Virgil C. Dibble was not a scientist. When he wrote a letter to the magazine The Outlook, he was probably by the a salesman for a map publisher. He was, however, a fervent support of Esperanto, and so when the first Pan-American Scientific Congress took up the question of Esperanto, Dibble was not going to let the editor of The Outlook remain in the dark on this, especially as The Outlook had written about the congress.

The Outlook was, according to Wikipedia one of the leading news and opinion magazines of its day, beaten out (perhaps) only by The Independent and The Nation (of these three, only the Nation is still around). Dibble’s piece was not one of their bits of news and essays, but instead was in a section (at the back of the issue) under the heading of “Public Opinion,” appearing on the fourth and final full page of that section in the June 12, 1909 issue. It’s a letter to the editor.
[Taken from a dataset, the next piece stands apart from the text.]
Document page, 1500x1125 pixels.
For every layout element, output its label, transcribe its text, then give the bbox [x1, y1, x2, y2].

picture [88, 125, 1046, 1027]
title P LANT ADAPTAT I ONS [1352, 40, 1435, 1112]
The only letter after that is on how English place and family names retain spellings that are no longer indicative of their pronunciation. After that it’s advertisements, with a charming advertisement for Porosknit summer underwear two pages later (a dollar for a summer-weight union suit). (Lest you think it’s all about forgotten products, the bottom of the page after Dibble’s letter contains advertisement for Lea & Perrins Worcestershire sauce and Borden’s evaporated milk).